I recently attended an advocacy forum where people are all over the world came together. Where, what and when is irrelevant, but while I was there I got talking to an American-Israeli. [The forum was not on the Middle East.]

This Israeli and I actually became good friends. I learned that he divided his time between New York and Jerusalem. Usually making a new friend does not affect your world view. But befriending an Israeli did.
We, for the most part, avoided the heated issue of the Israeli-Palestinian conflict. He knows am an Arab and I know he’s an Israeli Jew and the conversation may get awkward or worse. We just became friends by talking about normal things: girls, travels, education, ect... He also knows some Arabic.
On my last night there, he asked me how to say “brother” in Arabic. Upon telling him “akhee;” he responded to me, “we’re brothers.” Those words were very endearing. He then went on to state just how absurd it is that Arabs and Jews fight, that we share so much in terms of heritage, language and genetic makeup. I told him agreed and that we are both cousins, the descendents of Abraham: Issac and Ishmael. And that one day things we be better and Arabs and Jews and get together and have fun like we are.

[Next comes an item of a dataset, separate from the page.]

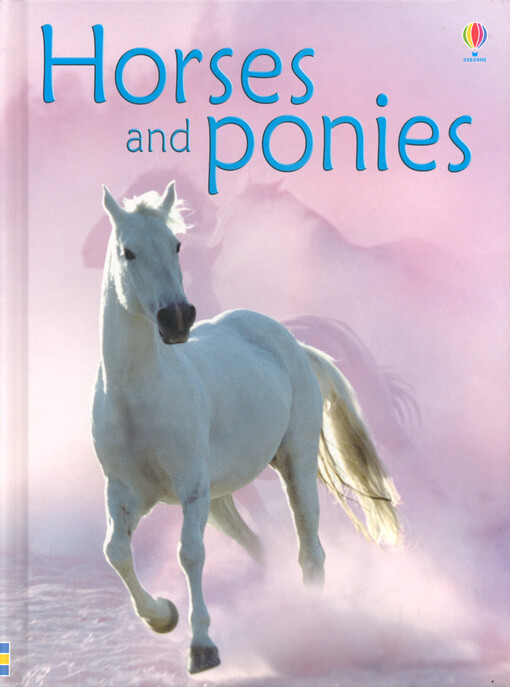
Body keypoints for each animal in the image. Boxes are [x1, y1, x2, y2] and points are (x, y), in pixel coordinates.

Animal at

This does not in any sense lessen my fierce opposition and hatred for the Israeli occupation. I do not take back my words condemning Israeli murder of Palestinians and the unending crimes of occupation. And there are some Israelis whom I will never even talk to let alone befriend.
But meeting an Israeli did teach me that there are many Israelis whom can be part of the solution for peace. That we should not generalizes about all Israelis, and that we should make an effort to listen to the other side and work together in a spirit of brotherhood to achieve lasting peace. That may mean compromise along a two-state solution, or it may still mean the one-state. But the starting point has to be that the other side is worth talking to and listening to and that he have to make an effort to befriend one another and then work from that point toward a real peace based on mutual respect and equality.